When investing, do not own money market funds. In saving for your emergency reserves, yes, own money market funds. An important caution: Money market funds are pure commodities. What differentiates the highest- and lowest-yielding money market funds is cost. The correlation between high cost and low return or low cost and high return in money market funds is 0.99 -- almost perfect. Avoid high-cost money market funds at all costs in your emergency account.
ETFs vs. index funds
Recently we published a profile on Ben Stein and he mentioned you. Basically he said that you might disagree as to which are ultimately better -- index funds or exchange-traded funds -- but that he finds them equally attractive. You have been critical of ETFs. What don't you like about them?
It is not the idea of ETFs that I find unpersuasive. After all, if someone wants to buy the Vanguard Total Stock Market ETF compared to the Total Stock Market fund directly, or to that point buy the SPDR, which is an S&P 500 ETF, compared to the Vanguard 500 (Index Fund), I don't have a bone to pick with them. I would tell smaller investors who are dollar averaging: Don't touch the ETF, because every time you touch them you pay a commission.
In fact, I wouldn't buy the Vanguard ETF because you pay a commission. What's the matter with that? The answer is nothing. So Stein and I are on the same square. What troubles me and troubles me deeply is: What are ETFs? They are index funds that you can trade all day and they are index funds you pay a commission on. Those two things strike me as a great disadvantage.
Trading is your enemy, because it's based on emotion. People do trade them with great rapidity. So I have a problem with trading ETFs, which you are lured into doing if you watch the market all day long, and also, the types of ETFs we have.

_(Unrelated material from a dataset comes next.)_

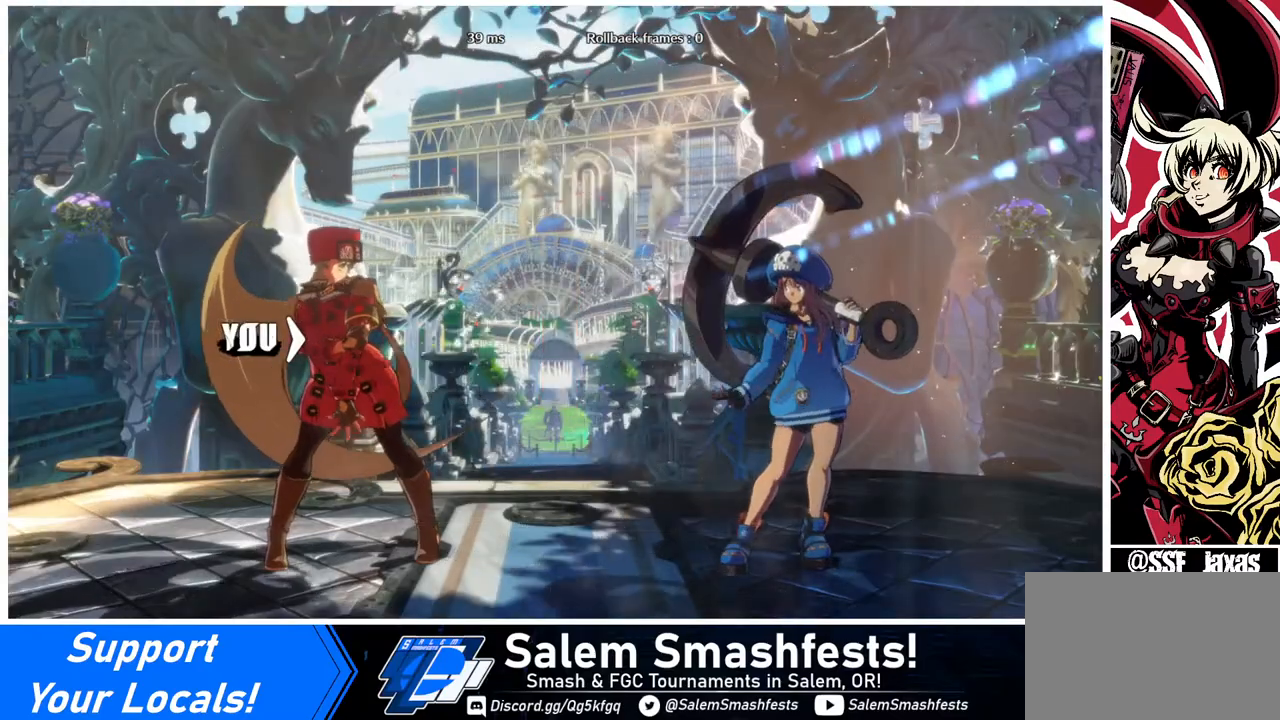
{"buttons": ["DPAD_UP"], "events": []}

There are now 690 types of ETFs and only 12 are broad-market ETFs, like the S&P 500 or the World Stock index or similar total-stock indices. That leaves 678 funds that are vehicles for speculating. Whether it's in emerging cancer shares or the Taiwanese stock market, or the Nasdaq, those are speculative things to do. I can't tell you they won't work, but I can tell you that when you have a speculative instrument that you can trade all day long, I would bet an awful lot of money that you would be better off instead of doing a lot of trading over the next 10 years in those narrow, specialized, undiversified and, in terms of commissions, costly instruments -- you don't have a fighting chance of beating the kind of index strategy that I just described.

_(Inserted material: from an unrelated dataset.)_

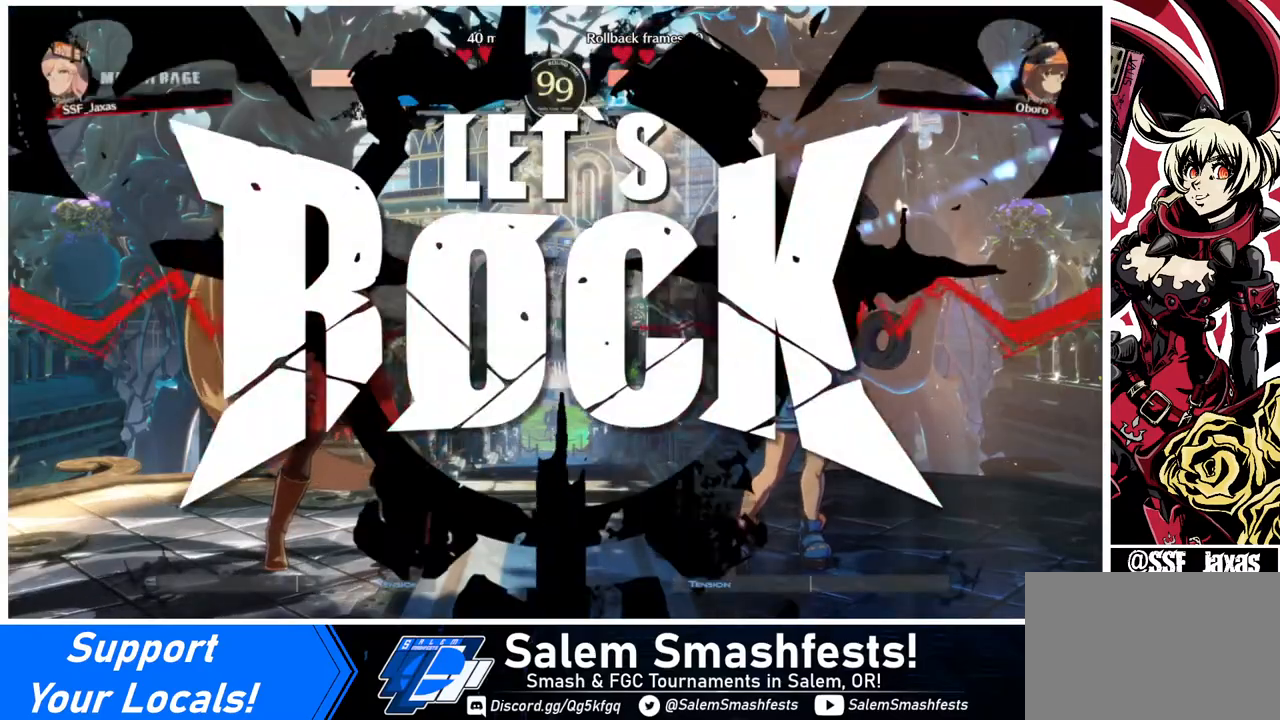
{"buttons": ["DPAD_UP"], "events": []}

Vanguard 500 Index Fund is unequivocally the first index mutual fund. I don't dwell on my contributions such as they may be to the investing public. I've tried to do my best to build a better world for the average investor and, for that matter, for pension funds and institutional investors, too. Central to that was the creation of Vanguard, which was and is the only truly mutual mutual fund organization.
The management company is owned by the funds; its profits, now running about $12 billion a year, are largely rebated -- 98 percent or something -- to our fund shareholders in the form of lower expenses. Without that kind of structure, it would be very difficult to bring out an index fund.
We went no-load around the time the index fund was introduced. We then focused on being a low-cost provider in the mutual fund industry. And therefore following, when we became effective operationally in May 1975, the first thing on my agenda was to start an index fund, which depended on low cost to work. The chicken-and-the-egg is that Vanguard was the chicken, and the index fund, the egg. But which was the most important?
We've been the most innovative company in this industry. And, I would argue quickly, soundly innovative. I don't give you points for innovation if you bring out an Internet stock fund at the height of the stock market boom in early 2000. That's bad innovation. In terms of good innovation, I think it's pretty clear we've led the way.